STATED EXERCISE
Rewrite the rows from the line containing "elevation (m): 2900" through the last row, replacing "catalogue" with "catalog" and leaving everything else unchanged.

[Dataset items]
========================================

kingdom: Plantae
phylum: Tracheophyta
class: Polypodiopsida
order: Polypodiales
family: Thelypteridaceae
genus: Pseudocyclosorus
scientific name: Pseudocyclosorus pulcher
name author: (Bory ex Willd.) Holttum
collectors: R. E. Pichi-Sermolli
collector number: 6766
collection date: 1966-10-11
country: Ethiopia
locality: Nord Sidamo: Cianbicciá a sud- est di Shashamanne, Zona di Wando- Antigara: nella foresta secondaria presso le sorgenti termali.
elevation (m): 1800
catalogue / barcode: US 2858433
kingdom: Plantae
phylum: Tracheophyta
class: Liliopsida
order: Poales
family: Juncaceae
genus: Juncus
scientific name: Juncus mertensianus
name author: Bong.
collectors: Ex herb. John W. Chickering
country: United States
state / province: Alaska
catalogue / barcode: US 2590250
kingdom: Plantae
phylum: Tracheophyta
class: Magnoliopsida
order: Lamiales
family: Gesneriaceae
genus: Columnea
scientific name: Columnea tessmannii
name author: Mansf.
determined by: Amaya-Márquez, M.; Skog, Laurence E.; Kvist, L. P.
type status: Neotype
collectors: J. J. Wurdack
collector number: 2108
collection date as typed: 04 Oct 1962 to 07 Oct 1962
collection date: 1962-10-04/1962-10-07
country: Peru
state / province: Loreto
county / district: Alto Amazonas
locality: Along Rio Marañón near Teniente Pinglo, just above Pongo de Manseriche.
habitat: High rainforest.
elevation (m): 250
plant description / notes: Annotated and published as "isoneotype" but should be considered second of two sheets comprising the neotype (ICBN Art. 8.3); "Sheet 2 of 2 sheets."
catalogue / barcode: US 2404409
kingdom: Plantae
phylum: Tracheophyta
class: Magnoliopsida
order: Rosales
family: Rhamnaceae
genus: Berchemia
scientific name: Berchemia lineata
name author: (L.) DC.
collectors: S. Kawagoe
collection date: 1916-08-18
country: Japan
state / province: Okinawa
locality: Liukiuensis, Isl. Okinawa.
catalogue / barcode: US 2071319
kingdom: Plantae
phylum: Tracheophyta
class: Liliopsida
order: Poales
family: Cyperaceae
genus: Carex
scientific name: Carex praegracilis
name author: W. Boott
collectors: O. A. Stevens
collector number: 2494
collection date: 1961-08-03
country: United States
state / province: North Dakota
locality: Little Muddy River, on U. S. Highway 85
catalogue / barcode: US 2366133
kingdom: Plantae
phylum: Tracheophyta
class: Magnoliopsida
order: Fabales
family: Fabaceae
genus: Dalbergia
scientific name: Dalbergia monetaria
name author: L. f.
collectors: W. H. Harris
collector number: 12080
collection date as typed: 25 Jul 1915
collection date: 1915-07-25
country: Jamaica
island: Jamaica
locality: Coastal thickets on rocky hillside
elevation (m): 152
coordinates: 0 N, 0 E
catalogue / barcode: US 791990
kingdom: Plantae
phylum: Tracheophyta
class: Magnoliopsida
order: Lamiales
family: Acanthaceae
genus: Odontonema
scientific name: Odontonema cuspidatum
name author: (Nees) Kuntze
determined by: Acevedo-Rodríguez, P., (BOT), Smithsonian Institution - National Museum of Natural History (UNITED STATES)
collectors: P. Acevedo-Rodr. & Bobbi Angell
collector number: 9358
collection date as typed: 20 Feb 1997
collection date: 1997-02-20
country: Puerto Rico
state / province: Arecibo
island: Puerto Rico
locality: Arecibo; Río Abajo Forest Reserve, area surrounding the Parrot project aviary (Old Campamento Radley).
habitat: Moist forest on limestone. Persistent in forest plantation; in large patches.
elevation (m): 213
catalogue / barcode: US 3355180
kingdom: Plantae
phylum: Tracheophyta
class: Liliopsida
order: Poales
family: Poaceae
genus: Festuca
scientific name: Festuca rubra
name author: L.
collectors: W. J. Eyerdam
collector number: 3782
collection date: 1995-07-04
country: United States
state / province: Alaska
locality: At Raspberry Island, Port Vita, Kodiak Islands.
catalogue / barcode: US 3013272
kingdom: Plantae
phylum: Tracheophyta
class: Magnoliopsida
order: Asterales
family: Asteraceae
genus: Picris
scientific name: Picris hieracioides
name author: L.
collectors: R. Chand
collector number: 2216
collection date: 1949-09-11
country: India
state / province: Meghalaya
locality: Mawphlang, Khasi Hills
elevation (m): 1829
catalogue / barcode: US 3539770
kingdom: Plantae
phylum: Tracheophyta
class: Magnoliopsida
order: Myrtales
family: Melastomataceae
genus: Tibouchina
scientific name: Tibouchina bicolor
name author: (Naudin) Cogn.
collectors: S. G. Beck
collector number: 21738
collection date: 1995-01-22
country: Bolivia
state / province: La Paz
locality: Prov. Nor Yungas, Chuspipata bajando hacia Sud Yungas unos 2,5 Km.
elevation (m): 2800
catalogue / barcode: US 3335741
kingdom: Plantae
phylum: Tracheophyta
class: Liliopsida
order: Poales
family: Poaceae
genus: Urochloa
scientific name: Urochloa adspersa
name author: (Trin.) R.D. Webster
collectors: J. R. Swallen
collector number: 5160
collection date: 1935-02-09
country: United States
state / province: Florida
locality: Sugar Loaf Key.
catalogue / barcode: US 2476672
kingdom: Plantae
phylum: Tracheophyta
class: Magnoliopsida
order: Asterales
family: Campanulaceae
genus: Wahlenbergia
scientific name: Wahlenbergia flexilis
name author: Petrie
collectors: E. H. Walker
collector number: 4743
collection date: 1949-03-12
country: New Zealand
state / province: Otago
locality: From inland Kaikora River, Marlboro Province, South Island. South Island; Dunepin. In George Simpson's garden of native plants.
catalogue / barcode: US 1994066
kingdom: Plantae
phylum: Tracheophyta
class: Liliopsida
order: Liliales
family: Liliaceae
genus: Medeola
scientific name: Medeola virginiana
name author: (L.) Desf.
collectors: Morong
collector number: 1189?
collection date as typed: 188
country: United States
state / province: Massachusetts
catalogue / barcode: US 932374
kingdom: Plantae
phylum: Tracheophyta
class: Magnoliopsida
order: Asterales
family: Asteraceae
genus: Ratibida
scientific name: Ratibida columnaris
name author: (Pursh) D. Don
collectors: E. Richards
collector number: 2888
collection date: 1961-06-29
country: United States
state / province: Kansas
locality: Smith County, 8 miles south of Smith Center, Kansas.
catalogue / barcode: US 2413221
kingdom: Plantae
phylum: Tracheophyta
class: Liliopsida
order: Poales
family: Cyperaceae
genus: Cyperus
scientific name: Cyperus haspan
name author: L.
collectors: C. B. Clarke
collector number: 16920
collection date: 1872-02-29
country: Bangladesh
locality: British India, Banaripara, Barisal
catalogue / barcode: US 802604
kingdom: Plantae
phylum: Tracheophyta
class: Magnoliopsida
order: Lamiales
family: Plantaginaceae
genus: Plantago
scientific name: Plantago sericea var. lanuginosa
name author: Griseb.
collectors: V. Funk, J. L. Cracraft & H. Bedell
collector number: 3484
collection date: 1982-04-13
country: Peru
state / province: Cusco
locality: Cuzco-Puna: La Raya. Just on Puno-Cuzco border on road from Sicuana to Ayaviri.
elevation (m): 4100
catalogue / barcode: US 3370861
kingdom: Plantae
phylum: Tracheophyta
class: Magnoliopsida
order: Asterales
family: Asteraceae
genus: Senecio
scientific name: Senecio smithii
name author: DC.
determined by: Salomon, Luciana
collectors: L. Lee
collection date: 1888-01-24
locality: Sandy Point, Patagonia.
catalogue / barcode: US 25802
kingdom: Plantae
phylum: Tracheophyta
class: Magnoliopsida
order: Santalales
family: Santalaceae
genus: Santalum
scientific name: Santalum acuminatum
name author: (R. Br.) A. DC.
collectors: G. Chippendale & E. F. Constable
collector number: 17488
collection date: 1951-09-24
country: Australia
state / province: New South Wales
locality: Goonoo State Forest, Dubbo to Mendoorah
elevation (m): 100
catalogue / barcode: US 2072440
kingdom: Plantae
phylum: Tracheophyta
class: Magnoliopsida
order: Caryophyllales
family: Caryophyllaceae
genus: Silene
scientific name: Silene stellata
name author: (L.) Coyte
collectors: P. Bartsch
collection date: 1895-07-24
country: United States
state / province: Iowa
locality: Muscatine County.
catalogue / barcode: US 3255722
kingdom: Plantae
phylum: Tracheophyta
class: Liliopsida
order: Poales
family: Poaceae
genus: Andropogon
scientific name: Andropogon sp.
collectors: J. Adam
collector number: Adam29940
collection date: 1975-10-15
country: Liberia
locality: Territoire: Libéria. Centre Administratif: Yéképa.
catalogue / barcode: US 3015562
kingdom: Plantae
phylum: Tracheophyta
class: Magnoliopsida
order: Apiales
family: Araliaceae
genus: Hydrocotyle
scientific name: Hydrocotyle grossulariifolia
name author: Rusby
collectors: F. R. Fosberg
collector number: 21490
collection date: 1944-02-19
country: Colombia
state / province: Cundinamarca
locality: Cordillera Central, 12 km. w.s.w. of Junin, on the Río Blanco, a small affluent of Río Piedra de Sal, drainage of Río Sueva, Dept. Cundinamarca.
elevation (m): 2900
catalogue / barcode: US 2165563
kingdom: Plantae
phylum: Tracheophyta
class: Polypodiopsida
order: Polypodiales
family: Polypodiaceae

========================================

ANSWER TO THIS TASK
elevation (m): 2900
catalog / barcode: US 2165563
kingdom: Plantae
phylum: Tracheophyta
class: Polypodiopsida
order: Polypodiales
family: Polypodiaceae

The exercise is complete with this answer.